Callahan had been in a bad automobile accident after a night of drinking with a new ne’er-do-well played by an enthusiastic Jack Black. It’s initially his story that he was not at the wheel and so the consequences were not an effect of his own alcoholism. Throughout the picture he moves through all of the stages of grief, the loss of his fine motor functions, the loss of his alcohol, and the loss of his independent lifestyle outside of a wheelchair. It’s apparent before the accident he was already indisposed by his own demons and that being confined to a chair is familiar territory to his withheld emotional grieving.

What is striking is the amount of growth found within. These characters have radical shifts in their innermost selves. Phoenix is able to embody the feeling and purpose of Callahan’s twelve step program with every progression toward recovery. We see his acceptance of an atypical Higher Power, the inherent humor in making it something perverse, that will save him from himself. We see his struggle as the cartoonist who cannot fully control his body. When he experiences the relief of divulging his resentments, his fears, his amends, we feel all of this too, and experience it with him. This is a remarkable one man show of a movie and that between this and You Were Never Really Here, Phoenix is having the best year of his whole career. (Let’s all agree, The Master, 2012, is still a heightened, significant work.)

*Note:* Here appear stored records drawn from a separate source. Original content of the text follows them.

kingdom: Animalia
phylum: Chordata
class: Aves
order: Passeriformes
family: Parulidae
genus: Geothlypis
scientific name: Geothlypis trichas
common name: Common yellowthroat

Van Sant applies his technique liberally. It’s shot with an eye for quirk but a great sympathy of the human condition. He goes inside meeting rooms without passing any immediate judgment, allowing his characters to hurt for us, before they heal, providing an authentic recovery process. Undermining the film’s heart is an artsy cut that pulls between moments of addiction and recovery without a defined purpose. The film has a strange edit to it that belies its sense of messaging about a person’s capacity for growth. Sometimes we do not know where exactly it’s cutting to, but eventually the pieces fit snugly into a well-shaped whole.

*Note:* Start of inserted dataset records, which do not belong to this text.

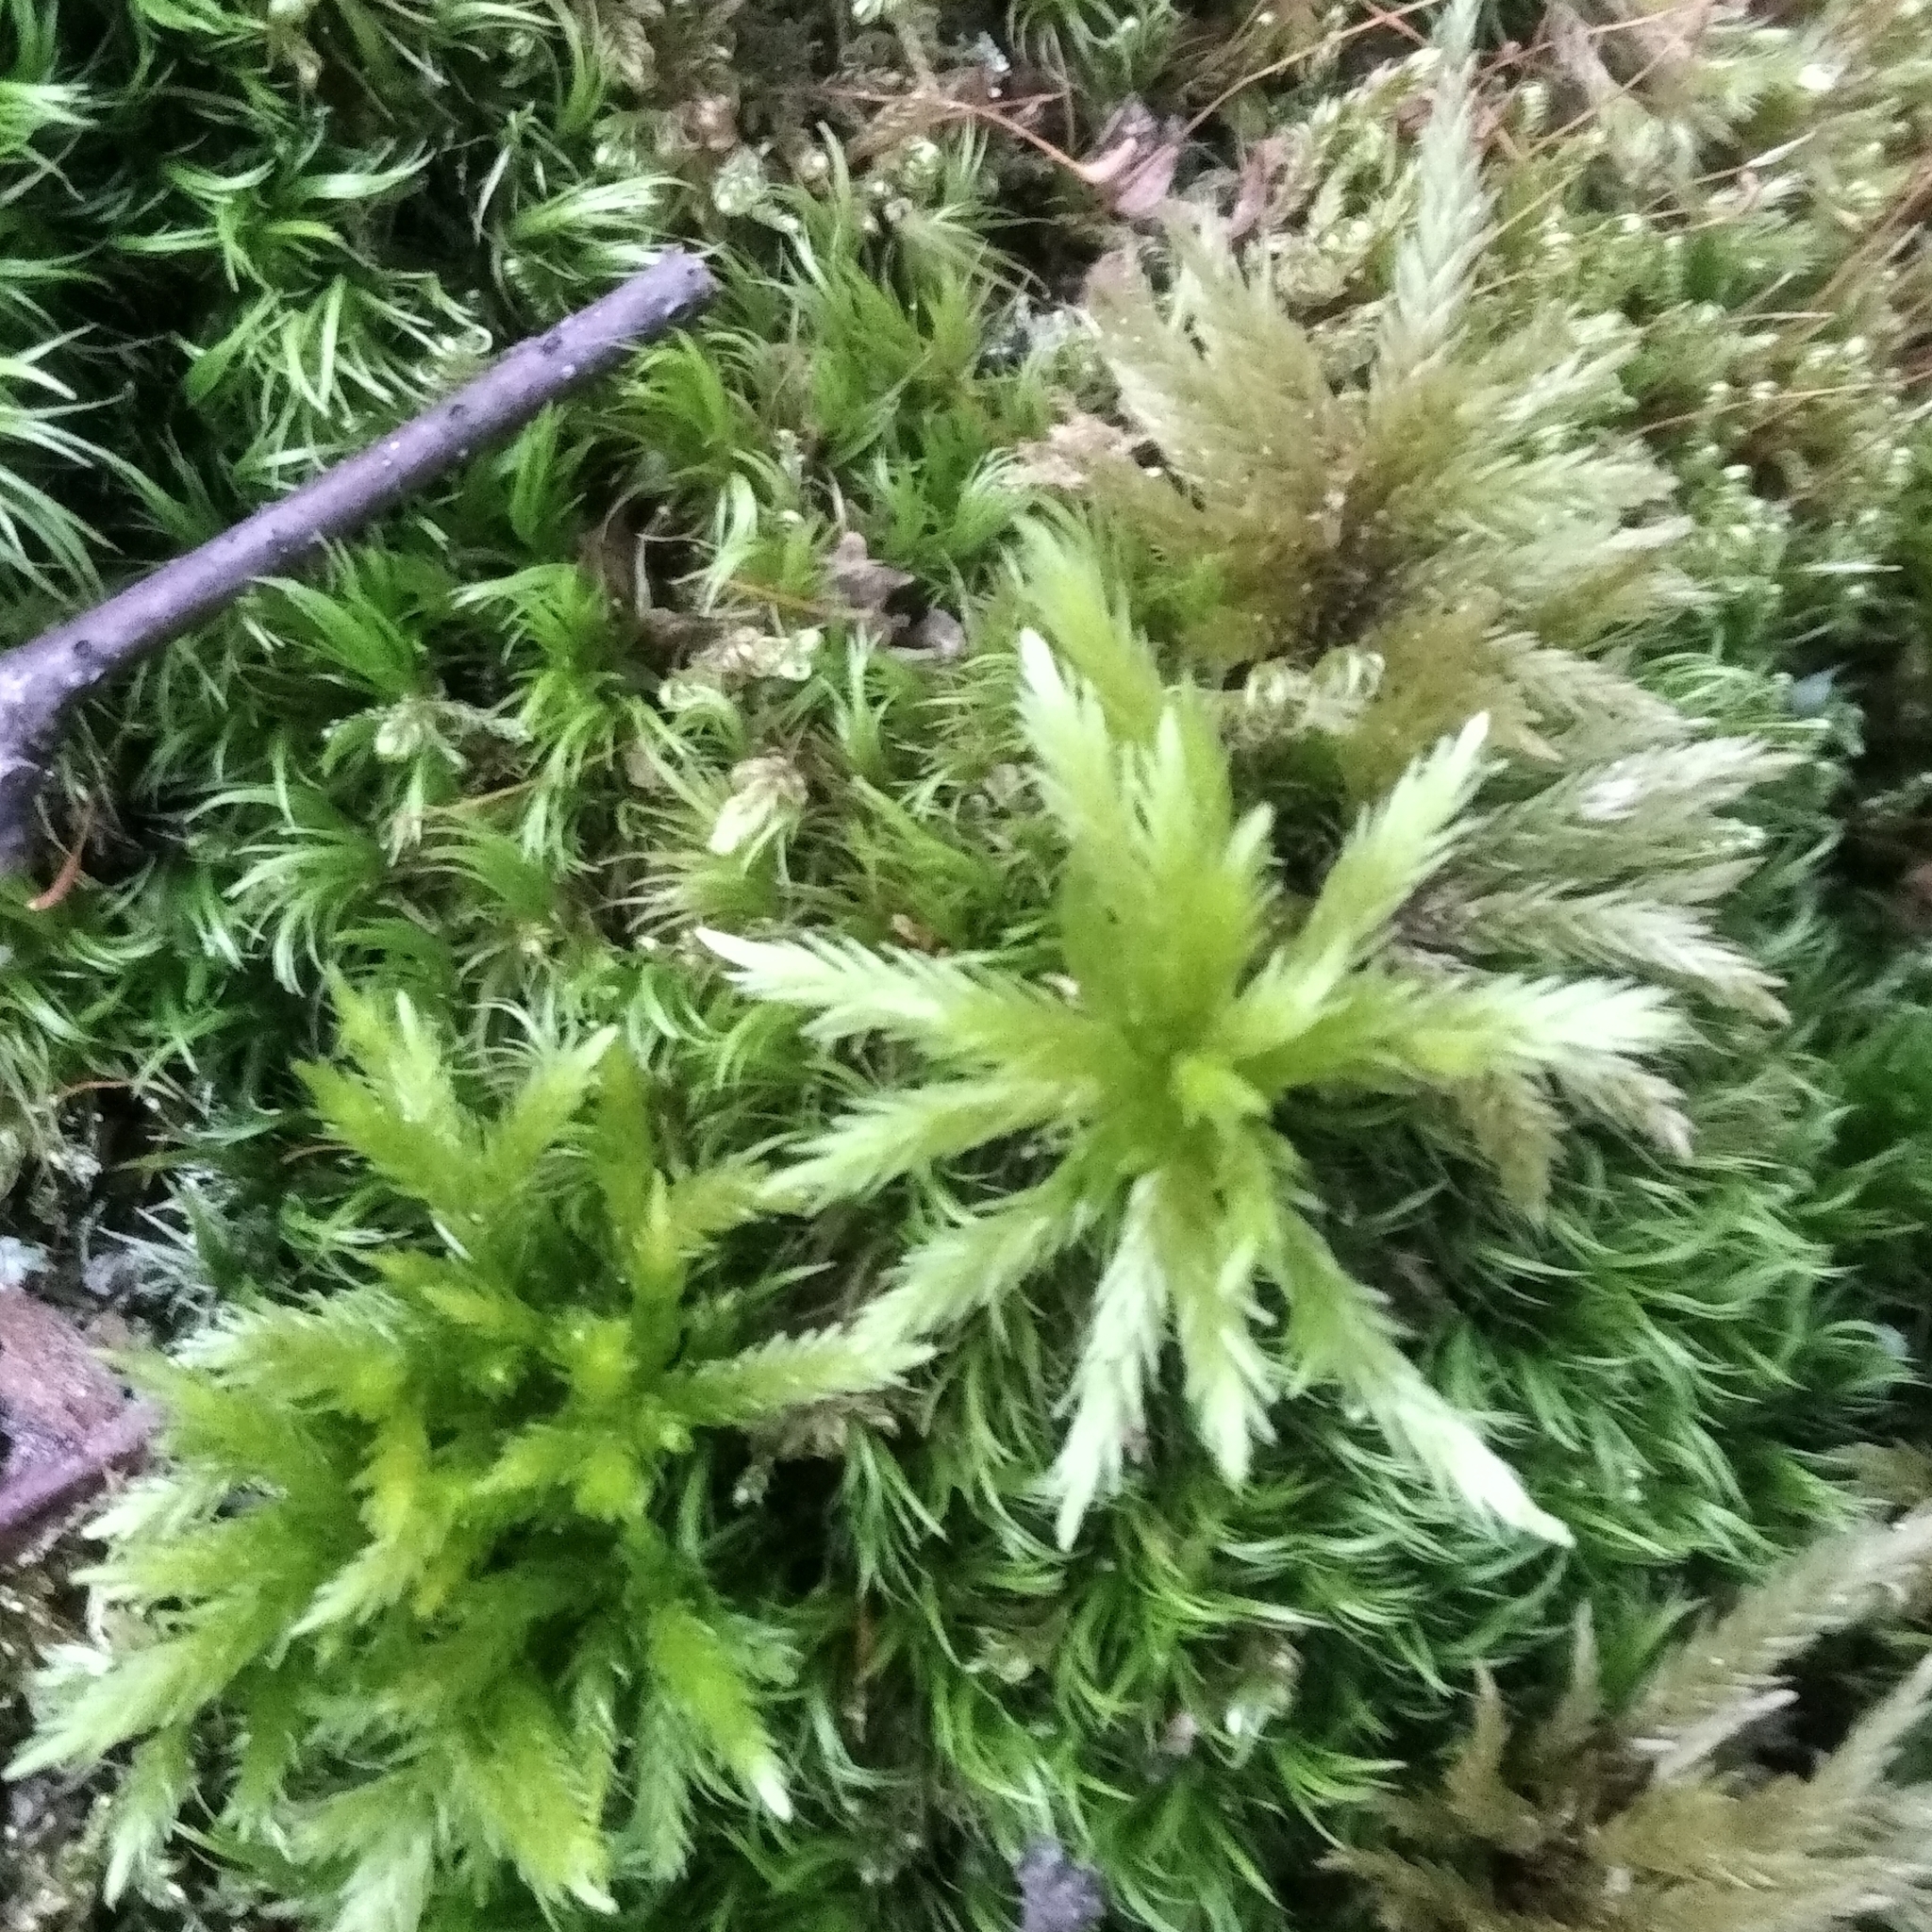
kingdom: Plantae
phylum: Bryophyta
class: Bryopsida
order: Hypnales
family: Climaciaceae
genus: Climacium
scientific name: Climacium dendroides
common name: Northern tree moss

Don’t Worry, He Won’t Get Far on Foot is adapted from Callahan’s memoir of the same name. With any biopic we must remember it tells one side of the story and an interpretation of one person’s side at that. That it’s illustrated with such a comical and big heart makes us forgive its single-mindedness about recovery—it truly is not worried about the paralyzed-for-life thing and does not take that on directly. What is there is a simple tale of accepting what life has given us and then using it to be of maximum benefit to those around us.